» Direction 1: Reproduce the Jeep build plan word for word, in full.
» Direction 2: How many lines in the entries contain the string "Partecipante"? Reply with the number alone.

» Passage provided:
━━━━━━━━━━━━━━━━━━━━
10 inch clutch conversion
want to swap to a manual transfer case (buttons on something that essential scare me)
swap to the one piece drive shaft

body:
use fiber glass front and rear flares to reduce weight... get rid of bad rust... and give me more room for larger tires
im going to use a steel cap off of a work truck with the dual rear doors and tool boxes on the side.
3 inch body lift
removable doors
will make bumpers and skid plates

brakes and wheels:
wheels will be 15x10 steel wagons with 3.75" backspacing, beadlocks arent legal for street use in many places around here (doubt i would be pulled over but i aint got the money for that currently anyways maybe if i hit the lotto)
looking to run 35x12.50 tires a decent allterrain like the terra grappler which i have had great luck with on other trucks
i am thinking of swapping in i think its 95 steering knuckles and brakes so i can get the dual piston calipers
slotted or dimpled high quality rotors
good semi metalic pads

suspension:
i dont want to do much of a suspension lift because like i said its not a crawler and i need it reliable probably 2" coils in the front 2" shackles in the rear with a helper spring...
━━━━━━━━━━━━━━━━━━━━
» Input for this task:

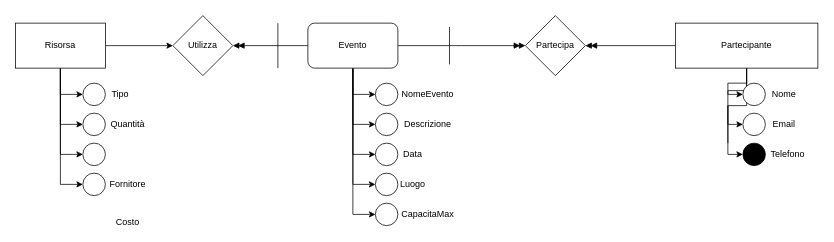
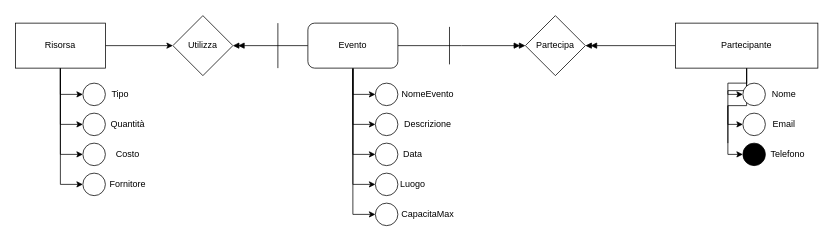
  <mxCell id="0" />
  <mxCell id="1" parent="0" />
  <mxCell id="2" style="edgeStyle=orthogonalEdgeStyle;rounded=0;orthogonalLoop=1;jettySize=auto;html=1;entryX=0;entryY=0.5;entryDx=0;entryDy=0;" edge="1" parent="1" source="6" target="33"><mxGeometry relative="1" as="geometry" /></mxCell>
  <mxCell id="3" style="edgeStyle=orthogonalEdgeStyle;rounded=0;orthogonalLoop=1;jettySize=auto;html=1;entryX=0;entryY=0.5;entryDx=0;entryDy=0;" edge="1" parent="1" source="6" target="34"><mxGeometry relative="1" as="geometry" /></mxCell>
  <mxCell id="4" style="edgeStyle=orthogonalEdgeStyle;rounded=0;orthogonalLoop=1;jettySize=auto;html=1;entryX=0;entryY=0.5;entryDx=0;entryDy=0;" edge="1" parent="1" source="6" target="35"><mxGeometry relative="1" as="geometry" /></mxCell>
  <mxCell id="5" style="edgeStyle=orthogonalEdgeStyle;rounded=0;orthogonalLoop=1;jettySize=auto;html=1;entryX=1;entryY=0.5;entryDx=0;entryDy=0;endArrow=doubleBlock;endFill=1;" edge="1" parent="1" source="6" target="21"><mxGeometry relative="1" as="geometry" /></mxCell>
  <mxCell id="6" value="Partecipante" style="rounded=0;whiteSpace=wrap;html=1;" vertex="1" parent="1"><mxGeometry x="900" y="30" width="190" height="60" as="geometry" /></mxCell>
  <mxCell id="7" style="edgeStyle=orthogonalEdgeStyle;rounded=0;orthogonalLoop=1;jettySize=auto;html=1;entryX=0;entryY=0.5;entryDx=0;entryDy=0;" edge="1" parent="1" source="12" target="39"><mxGeometry relative="1" as="geometry" /></mxCell>
  <mxCell id="8" style="edgeStyle=orthogonalEdgeStyle;rounded=0;orthogonalLoop=1;jettySize=auto;html=1;entryX=0;entryY=0.5;entryDx=0;entryDy=0;" edge="1" parent="1" source="12" target="41"><mxGeometry relative="1" as="geometry" /></mxCell>
  <mxCell id="9" style="edgeStyle=orthogonalEdgeStyle;rounded=0;orthogonalLoop=1;jettySize=auto;html=1;entryX=0;entryY=0.5;entryDx=0;entryDy=0;" edge="1" parent="1" source="12" target="43"><mxGeometry relative="1" as="geometry" /></mxCell>
  <mxCell id="10" style="edgeStyle=orthogonalEdgeStyle;rounded=0;orthogonalLoop=1;jettySize=auto;html=1;entryX=0;entryY=0.5;entryDx=0;entryDy=0;" edge="1" parent="1" source="12" target="45"><mxGeometry relative="1" as="geometry" /></mxCell>
  <mxCell id="11" style="edgeStyle=orthogonalEdgeStyle;rounded=0;orthogonalLoop=1;jettySize=auto;html=1;entryX=0;entryY=0.5;entryDx=0;entryDy=0;" edge="1" parent="1" source="12" target="22"><mxGeometry relative="1" as="geometry" /></mxCell>
  <mxCell id="12" value="Risorsa" style="rounded=0;whiteSpace=wrap;html=1;" vertex="1" parent="1"><mxGeometry x="20" y="30" width="120" height="60" as="geometry" /></mxCell>
  <mxCell id="13" style="edgeStyle=orthogonalEdgeStyle;rounded=0;orthogonalLoop=1;jettySize=auto;html=1;entryX=0;entryY=0.5;entryDx=0;entryDy=0;" edge="1" parent="1" source="20" target="23"><mxGeometry relative="1" as="geometry" /></mxCell>
  <mxCell id="14" style="edgeStyle=orthogonalEdgeStyle;rounded=0;orthogonalLoop=1;jettySize=auto;html=1;entryX=0;entryY=0.5;entryDx=0;entryDy=0;" edge="1" parent="1" source="20" target="24"><mxGeometry relative="1" as="geometry" /></mxCell>
  <mxCell id="15" style="edgeStyle=orthogonalEdgeStyle;rounded=0;orthogonalLoop=1;jettySize=auto;html=1;entryX=0;entryY=0.5;entryDx=0;entryDy=0;" edge="1" parent="1" source="20" target="25"><mxGeometry relative="1" as="geometry" /></mxCell>
  <mxCell id="16" style="edgeStyle=orthogonalEdgeStyle;rounded=0;orthogonalLoop=1;jettySize=auto;html=1;entryX=0;entryY=0.5;entryDx=0;entryDy=0;" edge="1" parent="1" source="20" target="26"><mxGeometry relative="1" as="geometry" /></mxCell>
  <mxCell id="17" style="edgeStyle=orthogonalEdgeStyle;rounded=0;orthogonalLoop=1;jettySize=auto;html=1;entryX=0;entryY=0.5;entryDx=0;entryDy=0;" edge="1" parent="1" source="20" target="31"><mxGeometry relative="1" as="geometry" /></mxCell>
  <mxCell id="18" style="edgeStyle=orthogonalEdgeStyle;rounded=0;orthogonalLoop=1;jettySize=auto;html=1;entryX=1;entryY=0.5;entryDx=0;entryDy=0;endArrow=doubleBlock;endFill=1;" edge="1" parent="1" source="20" target="22"><mxGeometry relative="1" as="geometry" /></mxCell>
  <mxCell id="19" style="edgeStyle=orthogonalEdgeStyle;rounded=0;orthogonalLoop=1;jettySize=auto;html=1;endArrow=doubleBlock;endFill=1;" edge="1" parent="1" source="20"><mxGeometry relative="1" as="geometry"><mxPoint x="700" y="60" as="targetPoint" /></mxGeometry></mxCell>
  <mxCell id="20" value="Evento" style="whiteSpace=wrap;html=1;rounded=1;" vertex="1" parent="1"><mxGeometry x="410" y="30" width="120" height="60" as="geometry" /></mxCell>
  <mxCell id="21" value="Partecipa" style="rhombus;whiteSpace=wrap;html=1;" vertex="1" parent="1"><mxGeometry x="700" y="20" width="80" height="80" as="geometry" /></mxCell>
  <mxCell id="22" value="Utilizza" style="rhombus;whiteSpace=wrap;html=1;" vertex="1" parent="1"><mxGeometry x="230" y="20" width="80" height="80" as="geometry" /></mxCell>
  <mxCell id="23" value="" style="ellipse;whiteSpace=wrap;html=1;aspect=fixed;" vertex="1" parent="1"><mxGeometry x="500" y="110" width="30" height="30" as="geometry" /></mxCell>
  <mxCell id="24" value="" style="ellipse;whiteSpace=wrap;html=1;aspect=fixed;" vertex="1" parent="1"><mxGeometry x="500" y="150" width="30" height="30" as="geometry" /></mxCell>
  <mxCell id="25" value="" style="ellipse;whiteSpace=wrap;html=1;aspect=fixed;" vertex="1" parent="1"><mxGeometry x="500" y="190" width="30" height="30" as="geometry" /></mxCell>
  <mxCell id="26" value="" style="ellipse;whiteSpace=wrap;html=1;aspect=fixed;" vertex="1" parent="1"><mxGeometry x="500" y="230" width="30" height="30" as="geometry" /></mxCell>
  <mxCell id="27" value="NomeEvento" style="text;html=1;align=center;verticalAlign=middle;whiteSpace=wrap;rounded=0;" vertex="1" parent="1"><mxGeometry x="540" y="110" width="60" height="30" as="geometry" /></mxCell>
  <mxCell id="28" value="Descrizione" style="text;html=1;align=center;verticalAlign=middle;whiteSpace=wrap;rounded=0;" vertex="1" parent="1"><mxGeometry x="540" y="150" width="60" height="30" as="geometry" /></mxCell>
  <mxCell id="29" value="Data" style="text;html=1;align=center;verticalAlign=middle;whiteSpace=wrap;rounded=0;" vertex="1" parent="1"><mxGeometry x="520" y="190" width="60" height="30" as="geometry" /></mxCell>
  <mxCell id="30" value="Luogo" style="text;html=1;align=center;verticalAlign=middle;whiteSpace=wrap;rounded=0;" vertex="1" parent="1"><mxGeometry x="520" y="230" width="60" height="30" as="geometry" /></mxCell>
  <mxCell id="31" value="" style="ellipse;whiteSpace=wrap;html=1;aspect=fixed;" vertex="1" parent="1"><mxGeometry x="500" y="270" width="30" height="30" as="geometry" /></mxCell>
  <mxCell id="32" value="CapacitaMax" style="text;html=1;align=center;verticalAlign=middle;whiteSpace=wrap;rounded=0;" vertex="1" parent="1"><mxGeometry x="540" y="270" width="60" height="30" as="geometry" /></mxCell>
  <mxCell id="33" value="" style="ellipse;whiteSpace=wrap;html=1;aspect=fixed;" vertex="1" parent="1"><mxGeometry x="990" y="110" width="30" height="30" as="geometry" /></mxCell>
  <mxCell id="34" value="" style="ellipse;whiteSpace=wrap;html=1;aspect=fixed;" vertex="1" parent="1"><mxGeometry x="990" y="150" width="30" height="30" as="geometry" /></mxCell>
  <mxCell id="35" value="" style="ellipse;whiteSpace=wrap;html=1;aspect=fixed;fillColor=#000000;" vertex="1" parent="1"><mxGeometry x="990" y="190" width="30" height="30" as="geometry" /></mxCell>
  <mxCell id="36" value="Nome" style="text;html=1;align=center;verticalAlign=middle;whiteSpace=wrap;rounded=0;" vertex="1" parent="1"><mxGeometry x="1015" y="110" width="60" height="30" as="geometry" /></mxCell>
  <mxCell id="37" value="Email" style="text;html=1;align=center;verticalAlign=middle;whiteSpace=wrap;rounded=0;" vertex="1" parent="1"><mxGeometry x="1010" y="150" width="70" height="30" as="geometry" /></mxCell>
  <mxCell id="38" value="Telefono" style="text;html=1;align=center;verticalAlign=middle;whiteSpace=wrap;rounded=0;" vertex="1" parent="1"><mxGeometry x="1020" y="190" width="60" height="30" as="geometry" /></mxCell>
  <mxCell id="39" value="" style="ellipse;whiteSpace=wrap;html=1;aspect=fixed;" vertex="1" parent="1"><mxGeometry x="110" y="110" width="30" height="30" as="geometry" /></mxCell>
  <mxCell id="40" value="Tipo" style="text;html=1;align=center;verticalAlign=middle;whiteSpace=wrap;rounded=0;" vertex="1" parent="1"><mxGeometry x="130" y="110" width="60" height="30" as="geometry" /></mxCell>
  <mxCell id="41" value="" style="ellipse;whiteSpace=wrap;html=1;aspect=fixed;" vertex="1" parent="1"><mxGeometry x="110" y="150" width="30" height="30" as="geometry" /></mxCell>
- <mxCell id="42" value="Costo" style="text;html=1;align=center;verticalAlign=middle;whiteSpace=wrap;rounded=0;" vertex="1" parent="1"><mxGeometry x="140" y="280" width="60" height="30" as="geometry" /></mxCell>
+ <mxCell id="42" value="Costo" style="text;html=1;align=center;verticalAlign=middle;whiteSpace=wrap;rounded=0;" vertex="1" parent="1"><mxGeometry x="140" y="190" width="60" height="30" as="geometry" /></mxCell>
  <mxCell id="43" value="" style="ellipse;whiteSpace=wrap;html=1;aspect=fixed;" vertex="1" parent="1"><mxGeometry x="110" y="190" width="30" height="30" as="geometry" /></mxCell>
  <mxCell id="44" value="Quantità" style="text;html=1;align=center;verticalAlign=middle;whiteSpace=wrap;rounded=0;" vertex="1" parent="1"><mxGeometry x="140" y="150" width="60" height="30" as="geometry" /></mxCell>
  <mxCell id="45" value="" style="ellipse;whiteSpace=wrap;html=1;aspect=fixed;" vertex="1" parent="1"><mxGeometry x="110" y="230" width="30" height="30" as="geometry" /></mxCell>
  <mxCell id="46" value="Fornitore" style="text;html=1;align=center;verticalAlign=middle;whiteSpace=wrap;rounded=0;" vertex="1" parent="1"><mxGeometry x="140" y="230" width="60" height="30" as="geometry" /></mxCell>
  <mxCell id="47" value="" style="endArrow=none;html=1;rounded=0;" edge="1" parent="1"><mxGeometry width="50" height="50" relative="1" as="geometry"><mxPoint x="598.82" y="85" as="sourcePoint" /><mxPoint x="598.82" y="35" as="targetPoint" /></mxGeometry></mxCell>
  <mxCell id="48" value="" style="endArrow=none;html=1;rounded=0;" edge="1" parent="1"><mxGeometry width="50" height="50" relative="1" as="geometry"><mxPoint x="970" y="190" as="sourcePoint" /><mxPoint x="970" y="140" as="targetPoint" /></mxGeometry></mxCell>
  <mxCell id="49" value="" style="endArrow=none;html=1;rounded=0;" edge="1" parent="1"><mxGeometry width="50" height="50" relative="1" as="geometry"><mxPoint y="90" as="sourcePoint" x="370" /><mxPoint y="30" as="targetPoint" x="370" /></mxGeometry></mxCell>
━━━━━━━━━━━━━━━━━━━━
» Final result 1:
10 inch clutch conversion
want to swap to a manual transfer case (buttons on something that essential scare me)
swap to the one piece drive shaft

body:
use fiber glass front and rear flares to reduce weight... get rid of bad rust... and give me more room for larger tires
im going to use a steel cap off of a work truck with the dual rear doors and tool boxes on the side.
3 inch body lift
removable doors
will make bumpers and skid plates

brakes and wheels:
wheels will be 15x10 steel wagons with 3.75" backspacing, beadlocks arent legal for street use in many places around here (doubt i would be pulled over but i aint got the money for that currently anyways maybe if i hit the lotto)
looking to run 35x12.50 tires a decent allterrain like the terra grappler which i have had great luck with on other trucks
i am thinking of swapping in i think its 95 steering knuckles and brakes so i can get the dual piston calipers
slotted or dimpled high quality rotors
good semi metalic pads

suspension:
i dont want to do much of a suspension lift because like i said its not a crawler and i need it reliable probably 2" coils in the front 2" shackles in the rear with a helper spring...

» Final result 2: 1